In the listing below, count each line containing "antibiotics" and answer with the count only.

═════ SOURCE RECORDS

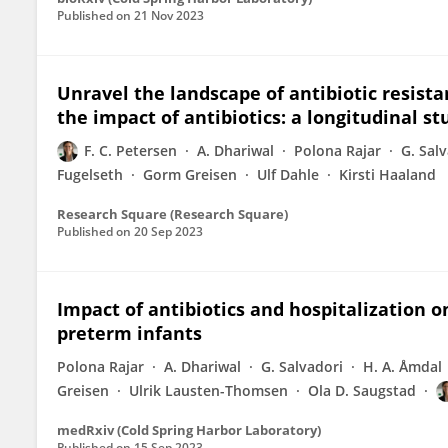
Published on
21 Nov 2023
Unravel the landscape of antibiotic resis
the impact of antibiotics: a longitudinal s
F. C. Petersen
A. Dhariwal
Polona Rajar
G. Sal
Fugelseth
Gorm Greisen
Ulf Dahle
Kirsti Haaland
Research Square (Research Square)
Published on
20 Sep 2023
Impact of antibiotics and hospitalization
preterm infants
Polona Rajar
A. Dhariwal
G. Salvadori
H. A. Åmdal
Greisen
Ulrik Lausten-Thomsen
Ola D. Saugstad
medRxiv (Cold Spring Harbor Laboratory)
Published on
15 Sep 2023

══════════

* **TASK RESULT**
2